- Summer Smith, as depicted in Rick and Morty.
- First appearance: Summer C-131:; "Rick Potion #9" (2014); Summer Prime:; "Pilot" (2013); Summer C-132:; "The Wubba Lubba Dub Dub of Wall Street" (2015);
- Last appearance: Summer C-132:; "Head-Space" (2016); Summer Prime:; "Look Who's Cronenberging Now" (2018);
- Created by: Justin Roiland Dan Harmon
- Designed by: Justin Roiland
- Voiced by: Spencer Grammer (Rick and Morty) Akiha Matsui (The Anime) Donna Bella Litton (The Anime; English Dub)

In-universe information
- Full name: Summer Smith
- Alias: Ms. Die Hard
- Nickname: Sum-Sum
- Species: Human
- Occupation: Student Assistant to Lucius Needful Empress of Glorzo
- Affiliation: Death Stalkers
- Weapon: Wolverine claws
- Family: Rick Sanchez (grandfather); Jerry Smith (father); Beth Smith (mother); Space Beth (mother); Morty Smith (brother); Leonard Smith (grandfather); Joyce Smith (grandmother); Diane Sanchez (grandmother); CHUD Heir (uncle);
- Spouses: Hemorrhage (ex-husband)
- Significant others: Ethan (ex-boyfriend) Christina LaCroix (ex-girlfriend)
- Children: Naruto Smith (son-nephew) Summer Smith Jr. (adoptive stepdaughter)
- Relatives: Mortimer Smith Jr. (nephew); Thoolie Smith (nephew); Maria Smith (niece);
- Nationality: Hispanic-American
- Age: 17

= Summer Smith =

Fictional Rick and Morty character

Summer Smith is one of the main characters of the American media franchise Rick and Morty. Created by Justin Roiland and Dan Harmon and voiced by Spencer Grammer in the original animated series and Akiha Matsui in the anime series, Summer is a conventional and often superficial 17-year-old, who is obsessed with improving her social status among her peers. Known for her smart and humorous personality and for her high dexterity, the character has been well-received. She is the well-meaning and intelligent older sister of Morty Smith, the daughter of Jerry and Beth Smith, the granddaughter of Diane and Rick Sanchez, the ex-wife of Hemorrhage, and mother-aunt of Naruto Smith.
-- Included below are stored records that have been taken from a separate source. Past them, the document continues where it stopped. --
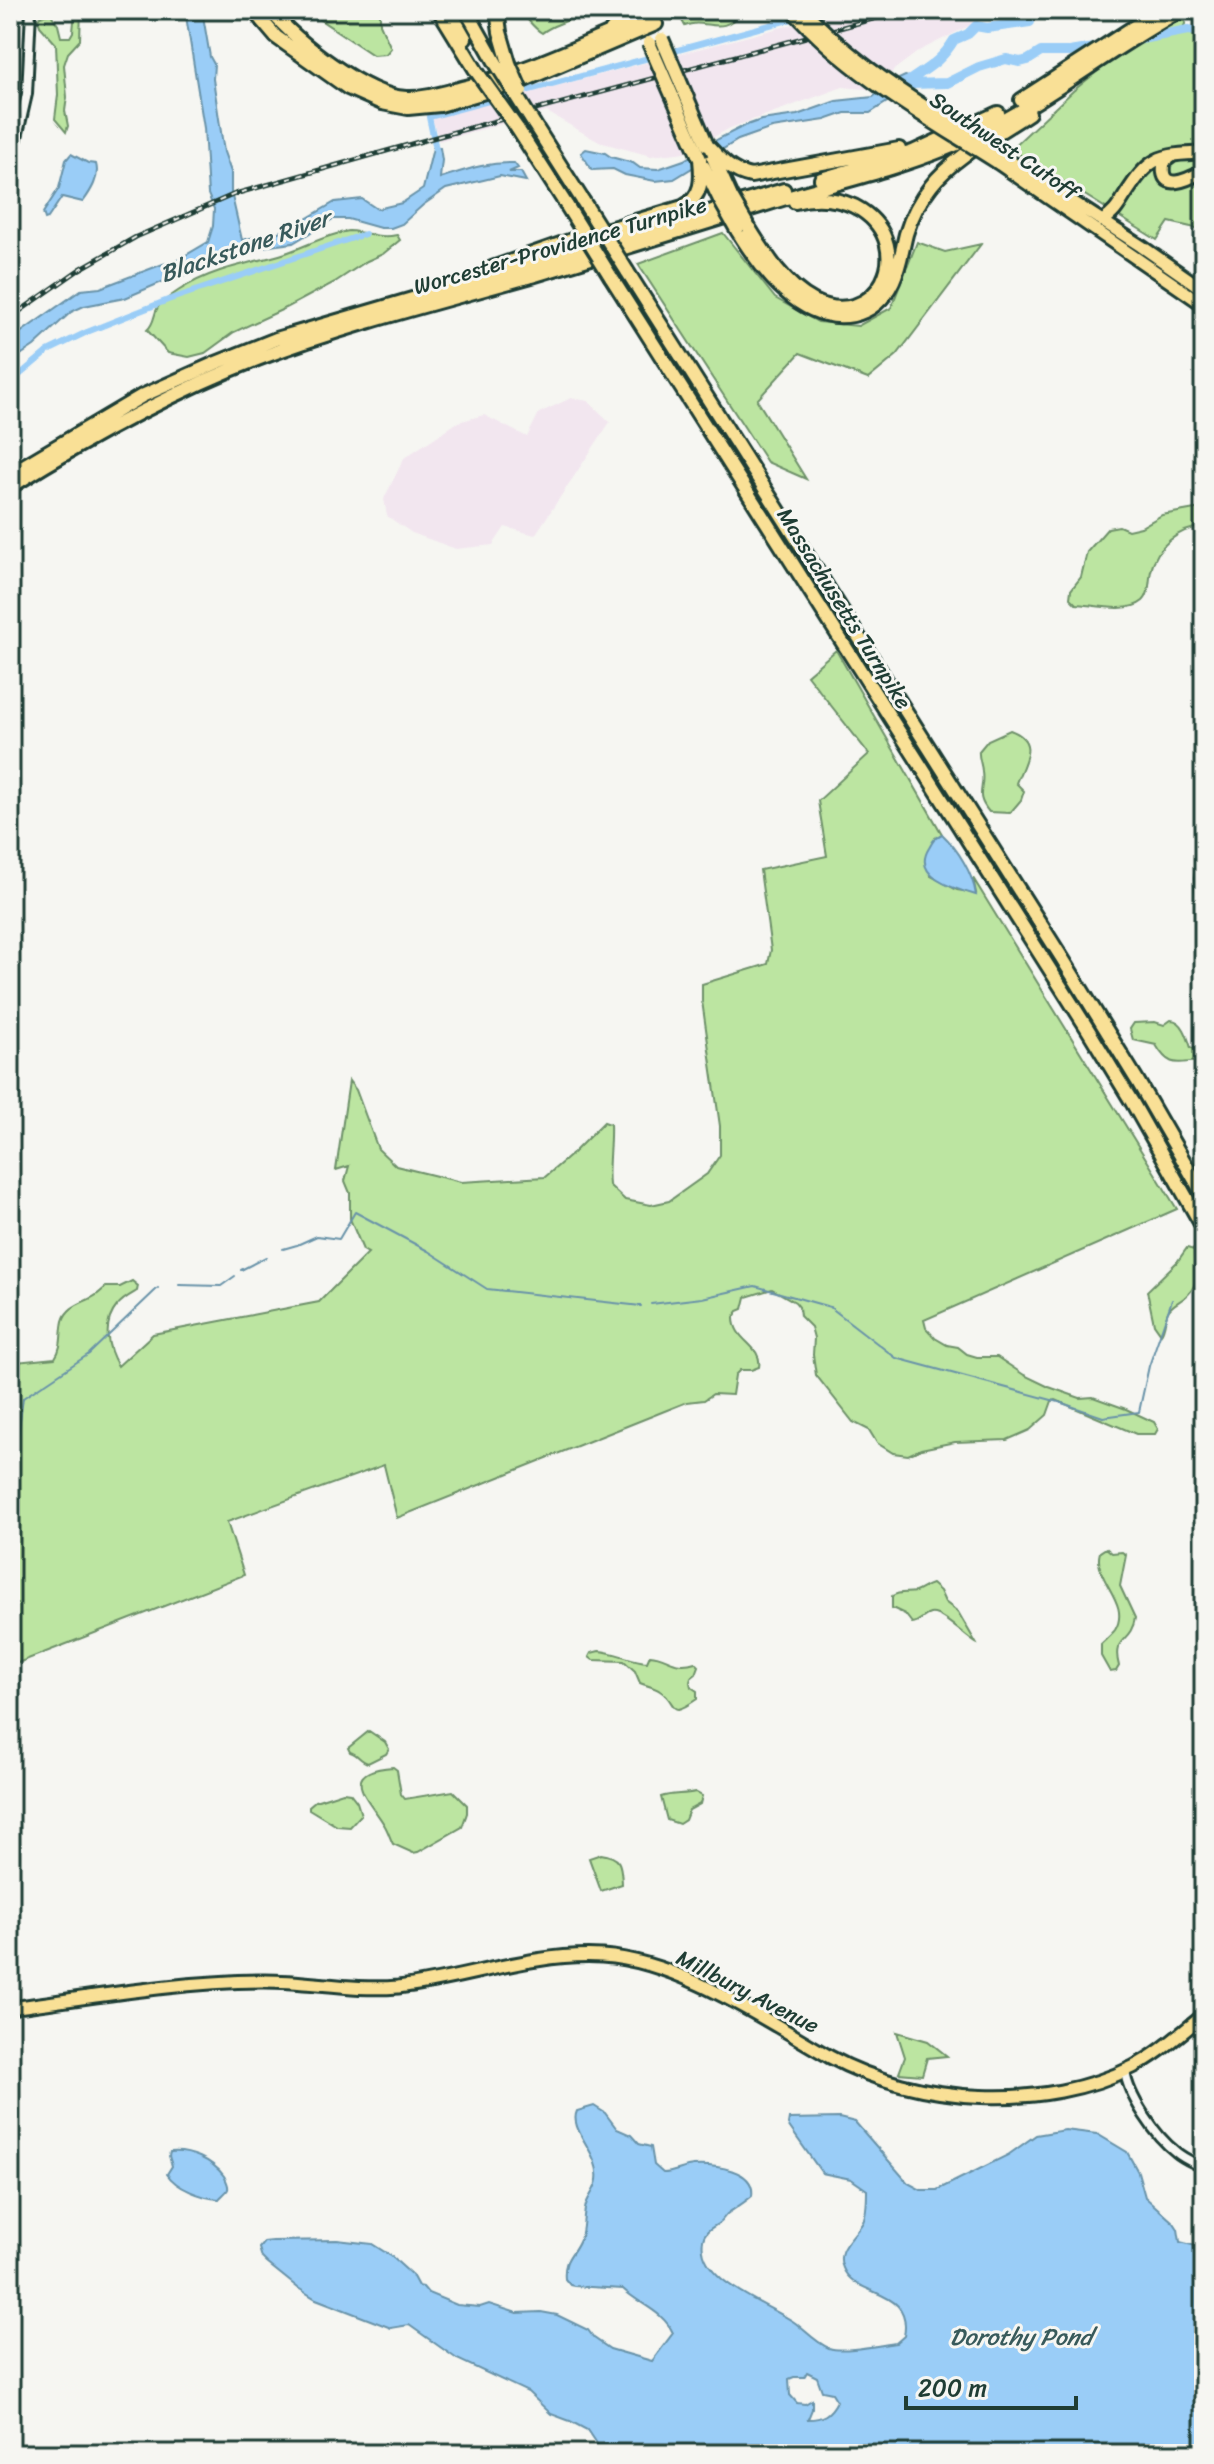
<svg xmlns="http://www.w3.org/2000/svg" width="1214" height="2464" font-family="Sriracha,sans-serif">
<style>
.built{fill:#f2e6ef}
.green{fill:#bce5a1;stroke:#6e916a;stroke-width:2}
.water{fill:#9acdf7;stroke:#6993a9;stroke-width:2;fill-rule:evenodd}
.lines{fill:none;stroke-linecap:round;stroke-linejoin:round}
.stream{stroke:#6993a9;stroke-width:2}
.canal{stroke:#9acdf7;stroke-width:6}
.river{stroke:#9acdf7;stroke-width:10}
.minor-casing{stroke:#1f3d34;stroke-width:14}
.major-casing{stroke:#1f3d34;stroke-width:17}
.highway-casing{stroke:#1f3d34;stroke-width:18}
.minor{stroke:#f6f6f2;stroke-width:8}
.major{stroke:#f9e096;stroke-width:11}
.highway{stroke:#f9e096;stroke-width:12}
.rail-casing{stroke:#1f3d34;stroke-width:5}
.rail{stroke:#f6f6f2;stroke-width:2;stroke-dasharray:6;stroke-linecap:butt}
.major-bridge-casing{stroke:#1f3d34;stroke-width:17;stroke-linecap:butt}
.highway-bridge-casing{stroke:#1f3d34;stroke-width:18;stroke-linecap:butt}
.major-bridge{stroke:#f9e096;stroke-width:11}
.highway-bridge{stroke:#f9e096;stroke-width:12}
.labels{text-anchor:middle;stroke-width:6;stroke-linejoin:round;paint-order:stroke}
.street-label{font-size:22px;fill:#1f3d34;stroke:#f6f6f2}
.water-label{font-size:24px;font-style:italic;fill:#385a5b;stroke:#f6f6f2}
</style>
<rect width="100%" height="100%" fill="#f6f6f2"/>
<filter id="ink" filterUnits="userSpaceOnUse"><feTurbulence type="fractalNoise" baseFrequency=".0125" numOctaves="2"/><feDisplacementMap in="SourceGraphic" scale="16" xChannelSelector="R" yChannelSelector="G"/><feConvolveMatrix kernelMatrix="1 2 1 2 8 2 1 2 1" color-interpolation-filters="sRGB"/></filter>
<g filter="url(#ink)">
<path class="built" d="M 849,10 L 1001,10 L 919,51 L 895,69 L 875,90 L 843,87 L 730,128 L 686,152 L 651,156 L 599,142 L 547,112 L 439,141 L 432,118 Z
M 571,398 L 588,401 L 610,422 L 535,535 L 505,527 L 493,545 L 456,549 L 412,533 L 387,516 L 384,499 L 404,458 L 458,422 L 484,415 L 527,437 L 539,413 Z"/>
<path class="green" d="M 75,10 L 81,10 L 80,40 L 68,53 L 64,65 L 67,97 L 65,111 L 68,126 L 66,132 L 55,119 L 58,95 L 56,44 L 40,26 L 38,19 L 40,16 L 51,14 L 58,25 L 61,37 L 70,37 L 73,32 Z
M 316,10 L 380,10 L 380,24 L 391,48 L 386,54 L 373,55 L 319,19 Z
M 518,10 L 581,10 C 572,23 555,22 542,33 C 533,28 527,17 518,10 Z
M 676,10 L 742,10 C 722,40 705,16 685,26 Z
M 1184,14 L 1185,24 L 1181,31 L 1183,34 L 1192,34 L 1204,38 L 1204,230 L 1169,222 L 1157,240 L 1011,149 L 1073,91 L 1109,62 Z
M 349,231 C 368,232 377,239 397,235 L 400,240 L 383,254 L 367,261 L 335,282 L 288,307 L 234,332 L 205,353 L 189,357 L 168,353 L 147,330 C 155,323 153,315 158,307 C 162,302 172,295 178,291 C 206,272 239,265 272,257 C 299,251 322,235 349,231 Z
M 723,233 L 775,298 L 818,322 L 858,326 L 891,308 L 917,242 L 945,252 L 981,244 L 897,355 L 868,379 L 800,353 L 757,400 L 806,479 L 767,462 L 638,264 Z
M 1195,509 L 1204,509 L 1204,527 C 1179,528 1156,546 1151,571 C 1149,580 1150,595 1143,601 C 1128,614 1094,605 1076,604 L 1070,598 L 1071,590 L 1081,577 L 1087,552 L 1108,528 L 1119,526 L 1128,530 L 1141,527 L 1162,515 Z
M 836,650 L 942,834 L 935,838 L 931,876 L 957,890 L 976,893 L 973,878 L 1177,1209 L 924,1320 L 926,1328 L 935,1338 L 947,1345 L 958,1347 L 967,1354 L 977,1357 L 997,1357 L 1024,1375 L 1049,1387 L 1080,1398 L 1093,1397 L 1126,1409 L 1154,1422 L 1158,1429 L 1155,1434 L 1136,1434 L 1056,1400 L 1052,1401 L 1047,1415 L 1030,1430 L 1007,1440 L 955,1442 L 921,1449 L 908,1455 L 893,1453 L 877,1443 L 869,1430 L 853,1422 L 816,1375 L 813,1355 L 814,1338 L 811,1327 L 800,1316 L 799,1307 L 795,1302 L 772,1289 L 746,1297 L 743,1309 L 738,1311 L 734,1317 C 733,1341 763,1345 759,1367 L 751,1370 L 740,1370 L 735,1375 L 732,1395 L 713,1394 L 704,1400 L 687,1402 L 397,1518 L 384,1465 L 227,1522 L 244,1575 L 10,1666 L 10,1350 L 16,1362 L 55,1358 C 63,1346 60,1335 63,1321 C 67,1307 80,1304 91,1298 C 97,1296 102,1290 106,1287 L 120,1287 L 132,1281 L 138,1286 L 137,1291 C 130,1295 122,1299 117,1306 C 102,1324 107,1348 118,1366 L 153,1334 L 319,1302 L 368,1253 L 363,1250 L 350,1219 L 350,1193 L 345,1181 L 349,1166 L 336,1170 L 349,1081 L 356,1090 L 378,1149 L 396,1166 L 461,1182 L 545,1177 L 573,1153 L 604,1122 L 610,1124 C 611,1145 607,1165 609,1185 L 625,1200 L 651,1205 L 669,1201 L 707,1174 L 720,1155 L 720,1126 L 702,1001 L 702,984 L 768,964 L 771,950 L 760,870 L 827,856 L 818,801 L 869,754 L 807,675 Z
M 1010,730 C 1040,741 1024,762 1016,783 L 1024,791 L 1021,800 L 1010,813 L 989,812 C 974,794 985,790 982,772 C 982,764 978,758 979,751 L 988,740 Z
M 1171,1020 C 1183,1020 1188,1038 1191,1048 L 1204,1049 L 1204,1061 C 1179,1061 1171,1071 1156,1045 L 1133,1040 L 1130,1029 L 1134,1023 L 1155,1022 L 1164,1025 Z
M 1187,1248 L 1194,1250 C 1195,1269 1202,1284 1184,1298 C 1179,1302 1173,1304 1169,1310 C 1164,1318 1166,1327 1161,1334 L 1154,1324 L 1147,1291 L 1177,1262 Z
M 1106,1548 L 1112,1553 L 1122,1552 L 1126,1555 L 1120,1586 L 1135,1618 C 1131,1644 1111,1636 1119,1666 L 1116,1671 L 1110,1672 L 1101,1656 L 1101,1644 C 1105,1640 1111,1635 1115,1630 C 1132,1602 1092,1580 1100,1552 Z
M 932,1584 L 940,1591 L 945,1602 L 958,1612 L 976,1643 C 965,1637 941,1611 930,1614 C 922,1616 921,1622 912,1623 L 905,1614 L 892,1608 L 892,1596 C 901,1591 906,1594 915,1592 C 921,1590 925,1586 932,1584 Z
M 599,1651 C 616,1652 631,1661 647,1662 L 650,1655 C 668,1656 674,1669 695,1662 L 699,1666 L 696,1674 L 691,1678 L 690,1682 L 691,1687 L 697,1691 L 697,1699 C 667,1720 679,1703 660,1691 C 654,1687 647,1686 640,1683 L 635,1671 L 624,1661 L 593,1660 L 589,1657 L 591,1653 Z
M 369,1731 L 385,1742 L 389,1749 L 386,1754 L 368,1763 C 360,1761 358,1754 350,1752 L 348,1748 Z
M 393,1767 L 397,1770 L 401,1794 L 405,1799 L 453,1791 L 467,1805 L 467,1813 L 462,1827 L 418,1852 L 413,1853 L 393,1844 C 390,1838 388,1831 385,1826 C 371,1801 334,1771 393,1767 Z
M 343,1792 L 350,1793 L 357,1802 L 361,1815 L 350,1827 L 337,1826 L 309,1809 L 309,1806 L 315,1801 Z
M 695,1792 L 702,1796 L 700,1804 L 689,1810 L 685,1820 L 679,1824 L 667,1820 L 661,1797 C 672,1793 683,1795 695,1792 Z
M 601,1854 C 622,1857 621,1865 622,1884 L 601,1891 L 589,1858 Z
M 897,2032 L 928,2041 L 947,2056 L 927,2058 L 922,2075 L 899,2073 L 905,2057 Z"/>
<path class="water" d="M 185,10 L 202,10 L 210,57 L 214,64 L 213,79 L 224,152 L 231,172 L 231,192 L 242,240 L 287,230 L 335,202 L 362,199 L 377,209 L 402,203 L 423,189 L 433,148 L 440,148 L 442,160 L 440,178 C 466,170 486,162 514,163 L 518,168 L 509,172 L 521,172 L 526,181 L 500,176 L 446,189 L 423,205 L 402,224 L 391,228 L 380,228 L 348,219 L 333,219 L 293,243 L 254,248 L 211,261 L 181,277 L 169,279 L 125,298 L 84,306 L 71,312 L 34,346 L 19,356 L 10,367 L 10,340 L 81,290 L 100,288 L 163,264 L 174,262 L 208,242 L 213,226 L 214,209 L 208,194 L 204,128 Z
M 905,76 L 921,81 L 923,85 L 906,90 L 870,113 L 845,113 L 825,120 L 772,128 L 738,140 L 674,179 L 655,181 L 625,175 L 613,169 L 592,170 L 581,153 L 586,149 L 605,153 L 611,157 L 633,163 L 640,168 L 658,169 L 684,160 L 718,139 L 744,126 L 761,120 L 797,115 L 836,101 L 873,97 L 890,83 Z
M 71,154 L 88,163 L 96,164 C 100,177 91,191 83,202 L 62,197 L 48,218 L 45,219 L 43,213 L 59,188 L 66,160 Z
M 942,834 C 958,849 973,874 976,895 C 955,889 911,877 929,848 C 933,841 934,838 942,834 Z
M 594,2106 L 605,2113 L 617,2129 L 631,2135 L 639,2144 L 651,2147 L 654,2165 L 663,2173 C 673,2173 683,2167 693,2166 C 714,2165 756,2169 752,2196 C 744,2203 735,2208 727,2214 C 724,2217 722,2221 719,2223 C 712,2228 705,2230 703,2240 C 696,2280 768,2304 794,2322 C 805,2330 816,2343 829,2348 C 843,2353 880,2345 896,2343 L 904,2336 C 913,2289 861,2298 845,2272 C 832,2250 853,2239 863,2222 C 867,2213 867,2200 867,2190 L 851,2179 L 822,2173 L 788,2125 L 789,2119 L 839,2118 L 855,2122 L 908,2183 L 921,2190 L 937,2190 L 1008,2155 L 1036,2135 L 1065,2130 L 1097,2134 L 1127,2152 L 1138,2172 L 1145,2197 L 1174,2223 L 1178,2229 L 1180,2242 L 1204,2248 L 1204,2454 L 603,2454 L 587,2430 L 570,2421 L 551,2414 L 528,2392 L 457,2359 L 409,2325 L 391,2328 L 316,2299 L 298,2288 L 267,2263 L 262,2258 L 259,2248 L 264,2242 L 273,2241 L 337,2240 L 372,2244 L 391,2256 L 412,2275 L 418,2286 L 423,2287 L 428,2293 L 457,2305 L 480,2307 L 489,2304 L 517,2313 L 541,2312 L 557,2315 L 588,2330 L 594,2338 L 610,2349 L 652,2361 L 673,2333 C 663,2311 640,2305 623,2289 L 574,2286 L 570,2285 L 565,2279 C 563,2258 573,2256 580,2239 C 585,2228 582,2214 587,2202 C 590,2195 596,2188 597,2180 C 601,2154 568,2130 577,2111 ZM 807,2372 L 817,2377 L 822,2391 L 832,2393 L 837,2401 C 830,2415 822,2419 808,2419 L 812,2409 L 812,2400 L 805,2404 L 797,2403 L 790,2395 L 789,2379 L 794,2377 L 804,2377 Z
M 170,2152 C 190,2150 212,2160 224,2176 C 226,2180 229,2185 228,2189 C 228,2191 220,2197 219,2199 C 202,2198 176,2188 167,2174 L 172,2166 L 169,2156 Z"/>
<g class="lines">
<path class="stream" d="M 283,1249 L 297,1245 L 317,1236 L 339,1239 L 355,1212 L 428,1251 L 487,1289 L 641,1306
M 241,1270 L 266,1257
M 179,1285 L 221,1286 L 235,1276
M 651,1304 L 702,1298 L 755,1286 L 830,1307 L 896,1358 L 1059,1402 L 1103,1417 L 1139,1412 L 1149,1366 L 1172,1300
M 10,1457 L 16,1450 L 23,1398 L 89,1354 L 158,1288"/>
<path class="canal" d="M 809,14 L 825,10
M 667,53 L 799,17
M 437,154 L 429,117 L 656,56
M 10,383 L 48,351 L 87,332 L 168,300 L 365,234"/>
<path class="river" d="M 1131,41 L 1188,30 L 1204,32
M 906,83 C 927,68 941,62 954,40 L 968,34 L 976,26 L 987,28 L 1030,22
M 909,84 L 947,83 L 979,67 L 1006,59 L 1020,62 L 1028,60 L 1041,52 L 1069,52 L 1100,47"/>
<defs>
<path id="minor" d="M 10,168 L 27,94 L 31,10
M 1204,854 L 1200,879 L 1204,908
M 1125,2071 C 1128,2096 1156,2137 1176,2152 C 1184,2159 1195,2163 1204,2168"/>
<path id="major" d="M 1172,156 L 1164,162 C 1158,195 1189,179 1204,171
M 1005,158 L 1141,246 L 1204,290
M 998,163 L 1204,305
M 1102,221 C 1113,215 1118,207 1124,197 C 1149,158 1157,154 1204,153
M 10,2008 C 93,1997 176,1982 260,1981 C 306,1980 351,1991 398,1987 C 466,1979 533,1952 602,1956 C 680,1961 763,2019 830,2057 C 916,2104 1045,2112 1133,2067 C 1159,2054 1181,2033 1204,2015"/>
<path id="highway" d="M 253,10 L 276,37 L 348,88 L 382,103 L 408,108 L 440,105 L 522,81 L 656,24
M 270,10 C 296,41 365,96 406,98 C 426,99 446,92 466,87 C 532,70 590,41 653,15
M 439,10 L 477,72
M 449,10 L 465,38
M 466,10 L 497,65
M 497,10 L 500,32 L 509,63
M 611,31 L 620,20 L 624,10
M 1021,100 L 1160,10
M 534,124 L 583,201
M 517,128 L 567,206
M 707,145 C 720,159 731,172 751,176 L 899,149
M 711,153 L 731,197
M 704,167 L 720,200
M 821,179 L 913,152 L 998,113
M 749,228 C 765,254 786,287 814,301 C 876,332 919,248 861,210 C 842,198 816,196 795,202
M 737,230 C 761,269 801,325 853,315 C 872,311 885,298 893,281 C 900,266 902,250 906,234 C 911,217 920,200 931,186 C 954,156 998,134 1029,113
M 492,268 L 572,240 L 683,207 C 703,196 702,179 700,159
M 627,271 L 1062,958 L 1137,1080 L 1204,1196
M 611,277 L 1087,1028 L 1132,1102 L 1204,1229
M 10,474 L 142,396 L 216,363 L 276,339 L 784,190
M 10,487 C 90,437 172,392 260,358 C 349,324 443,301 535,275 C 619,250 702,224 786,198 C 839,182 893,170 945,149 C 1031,115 1101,53 1182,10"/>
</defs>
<use href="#minor" class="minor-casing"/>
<use href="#major" class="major-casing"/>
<use href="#highway" class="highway-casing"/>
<use href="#minor" class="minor"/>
<use href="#major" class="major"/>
<use href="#highway" class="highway"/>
<defs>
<path id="rail" d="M 10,318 L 80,269 L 136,237 L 235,194 L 436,137 L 906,10"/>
</defs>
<use href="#rail" class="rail-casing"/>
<use href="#rail" class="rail"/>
<defs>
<path id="major-bridge" d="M 792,10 C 849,75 926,117 998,163
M 804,10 C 860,71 936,113 1005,158"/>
<path id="highway-bridge" d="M 662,39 L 707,145
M 649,43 L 700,159
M 509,63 L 521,91
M 497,65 L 534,124
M 477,72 L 517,128
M 731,197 L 749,228
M 720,200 L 737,230
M 583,201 L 627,271
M 567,206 L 611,277"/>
</defs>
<use href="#major-bridge" class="major-bridge-casing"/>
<use href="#highway-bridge" class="highway-bridge-casing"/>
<use href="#major-bridge" class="major-bridge"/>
<use href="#highway-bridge" class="highway-bridge"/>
</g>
</g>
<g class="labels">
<g class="street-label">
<text transform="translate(1005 145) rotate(34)" y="8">Southwest Cutoff</text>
<text transform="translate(560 245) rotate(-16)" y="8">Worcester-Providence Turnpike</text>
<text transform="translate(845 608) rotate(58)" y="8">Massachusetts Turnpike</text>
<text transform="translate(748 1991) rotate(27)" y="8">Millbury Avenue</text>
</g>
<g class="water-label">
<text transform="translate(245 246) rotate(-19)" y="8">Blackstone River</text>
<text x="1021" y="2345">Dorothy Pond</text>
</g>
</g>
<rect width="1214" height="2464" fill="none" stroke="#f6f6f2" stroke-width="40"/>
<rect x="20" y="20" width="1174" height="2424" fill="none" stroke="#1f3d34" stroke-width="3" filter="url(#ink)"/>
<path d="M906 2396v12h170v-12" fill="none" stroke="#1f3d34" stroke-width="4"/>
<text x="918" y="2396" font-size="24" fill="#1f3d34" stroke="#f6f6f2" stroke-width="6" paint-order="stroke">200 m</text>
</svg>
Following Rick and Morty abandoning their original reality in the first season episode "Rick Potion #9", a new Summer identical to the original is introduced, Summer C-131; the original Summer Prime is shown in a now post-apocalyptic wasteland with her parents in the third season episode "The Rickshank Rickdemption", before dying in the Rick and Morty comic series (later referenced in the sixth season premiere "Solaricks") a character trait later incorporated into their television series depiction. The character also serves as the protagonist of the 2016 miniseries Lil' Poopy Superstar, exploring her adventures after the events of the second season episode "Total Rickall", as well as the anthology series Rick and Morty Presents.

==Biography==
Summer is 17 years old and is a student at Harry Herpson High School along with her younger brother Morty. She occasionally expresses jealousy that Morty gets to accompany Rick on his inter-dimensional adventures, whom she sees as a hero, though he is often contemptuous and dismissive of her teenaged life perspective and values. As the series progresses, Summer begins accompanying Rick and Morty on their adventures and is trusted with restoring their memories in the scenario of the pair being rendered amnesiac.

==Development==
Addressing the character's "gradual" evolution from side character to main character over the course of the series and Dan Harmon's attribution of her vocal performance to the character's increased role in an interview with Looper, Summer Smith voice actress Spencer Grammer stated that:

"I maybe wasn't necessarily aware that I was having that kind of an influence at all [on the character], but I love voicing Summer and I love acting. So it's really lovely when you do something that you love and other people can find inspiration from that too."

==Reception==
The character has received positive reception. The Mary Sue praised Summer as "the most interesting female character to ever appear on Adult Swim [and] a great example of powerful, funny feminine youth." The A.V. Club praised "[how] Summer develop[s] from the fun, quippy side character to a notably more active participant in the intergalactic shenanigans and a strong thinker" over the course of the series, stating that "what makes her so fascinating is that some of the things that would be vilified in other young female characters often make her the smartest person in the room. The fact that she’s concerned about being social and popularity makes her the most personable. She tends to have a better understanding of how people work than anybody else." Inverse declared that "Without a doubt, Summer is the most relatable character on Rick and Morty", while SyFy described her as a better main character than their brother Morty, praising her increased role in the series as it goes on.

VerbStomp described Summer as "[one] of those girls in high school everyone hated, but simultaneously tried to be [and] primarily concerned with increasing her status amongst her peers, and [classmates] — she’s a necessary trope that adds to the dynamic of the Smith family."